Writing about my journey with Crohn’s Disease may seem more like a rant with plenty of complaints, rude remarks, and maybe a little bit of humor in the mix of it all.
I know that I am able to speak for many others out there when I say they use humor to joke about the serious things in life. That would be me. I often find myself making jokes about myself, laughing it off, and when being teased about having Crohn’s Disease I just giggle away as if it is not cutting me deep and affecting me.
About a year ago I thought to myself, and expressed to my family and friends that I was really in acceptance with my disease, and was not going to let Crohn’s rule my life.
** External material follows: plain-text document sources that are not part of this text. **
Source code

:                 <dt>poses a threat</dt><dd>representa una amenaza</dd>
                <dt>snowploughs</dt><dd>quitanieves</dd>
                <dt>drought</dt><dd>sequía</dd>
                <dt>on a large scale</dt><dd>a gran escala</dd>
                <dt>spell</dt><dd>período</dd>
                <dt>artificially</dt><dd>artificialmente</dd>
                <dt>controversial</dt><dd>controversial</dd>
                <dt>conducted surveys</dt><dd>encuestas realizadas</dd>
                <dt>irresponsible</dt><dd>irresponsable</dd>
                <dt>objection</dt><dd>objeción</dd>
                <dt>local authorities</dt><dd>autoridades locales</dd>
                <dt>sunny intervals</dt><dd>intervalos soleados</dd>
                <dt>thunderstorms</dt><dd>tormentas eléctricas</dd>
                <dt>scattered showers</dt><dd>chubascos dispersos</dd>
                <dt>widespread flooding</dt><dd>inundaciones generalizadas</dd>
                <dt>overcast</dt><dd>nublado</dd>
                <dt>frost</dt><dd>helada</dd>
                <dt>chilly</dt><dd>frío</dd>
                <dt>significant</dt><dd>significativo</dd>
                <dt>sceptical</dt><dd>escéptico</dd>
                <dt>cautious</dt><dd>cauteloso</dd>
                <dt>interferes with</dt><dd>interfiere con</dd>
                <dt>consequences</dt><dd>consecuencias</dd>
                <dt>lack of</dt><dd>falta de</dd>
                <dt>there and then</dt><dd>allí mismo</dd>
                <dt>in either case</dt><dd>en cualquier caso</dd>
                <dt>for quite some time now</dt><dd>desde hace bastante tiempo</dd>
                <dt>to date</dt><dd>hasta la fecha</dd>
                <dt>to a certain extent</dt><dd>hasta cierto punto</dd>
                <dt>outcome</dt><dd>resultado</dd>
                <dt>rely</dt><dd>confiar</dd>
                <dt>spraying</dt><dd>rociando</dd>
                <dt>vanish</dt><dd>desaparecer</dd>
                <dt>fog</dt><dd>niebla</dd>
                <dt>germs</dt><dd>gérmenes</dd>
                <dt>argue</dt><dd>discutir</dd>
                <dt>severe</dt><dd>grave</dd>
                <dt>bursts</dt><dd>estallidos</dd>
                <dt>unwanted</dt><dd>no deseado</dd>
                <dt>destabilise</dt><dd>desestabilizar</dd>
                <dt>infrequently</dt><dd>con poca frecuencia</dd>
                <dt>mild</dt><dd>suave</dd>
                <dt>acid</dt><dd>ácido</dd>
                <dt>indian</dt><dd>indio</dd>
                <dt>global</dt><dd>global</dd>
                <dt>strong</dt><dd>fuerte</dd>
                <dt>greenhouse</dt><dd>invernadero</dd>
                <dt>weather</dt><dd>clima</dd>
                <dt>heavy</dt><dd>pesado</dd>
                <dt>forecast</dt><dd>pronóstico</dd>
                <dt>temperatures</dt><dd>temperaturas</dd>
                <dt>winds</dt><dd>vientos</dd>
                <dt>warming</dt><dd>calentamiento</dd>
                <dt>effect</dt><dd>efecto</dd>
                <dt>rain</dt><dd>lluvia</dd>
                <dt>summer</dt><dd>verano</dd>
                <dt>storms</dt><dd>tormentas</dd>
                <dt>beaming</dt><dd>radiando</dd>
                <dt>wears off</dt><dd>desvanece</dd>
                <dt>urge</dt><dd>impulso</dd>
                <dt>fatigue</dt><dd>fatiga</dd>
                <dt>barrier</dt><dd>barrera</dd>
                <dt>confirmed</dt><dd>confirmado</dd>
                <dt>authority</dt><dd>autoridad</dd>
Was I lying to myself, and to all the many others I told? I can’t answer that; everyday seems to be a different answer it seems. Today I would say I am terrified, the pain has been to much the last week, I am ready to surrender. Give me all the medication to numb the pain, and let me slip into a deep sleep where I won’t be jolted out of bed in pure agony.
Being brave takes work, and determination, something I find myself too weak to even think about on days as bad as today.
Hearing my alarm clock go off at 6am this morning instantly brought tears to my eyes, I began to panic, “how am I going to make it through work today”? There is no way I am able to take my pain medication at work, as it is as strong as a horse tranquilizer, and knocks me out cold.
The anxiety of having to go to work everyday is exhausting, never knowing if today will be a good day, no pain, no complaints. Or is it going to be a day that drags on, minute by minute, as I practice my Lamaze breathing as if I were in labor to try and manage the chronic pain stabbing through my body.
To accept that this is me and how my life was laid out for me is a hard thing to believe. Braving through the pain daily, yes that takes determination, making it through one work day that is bravery for me, in my case.
The havoc Crohn’s disease has created in my life, and my family’s life is saddening, depressing, and enraging. What I must accept is the bravery my family has instilled in me through my weakest times with this disease, and the hope that they give me all the time when they have researched another method to try and control my disease.
What gives me my all time strength to hold my head high and fight would be my daughter, Keely saying “Mommy, u otay? U be otay Mommy”, followed by a loving little kiss on my cheek.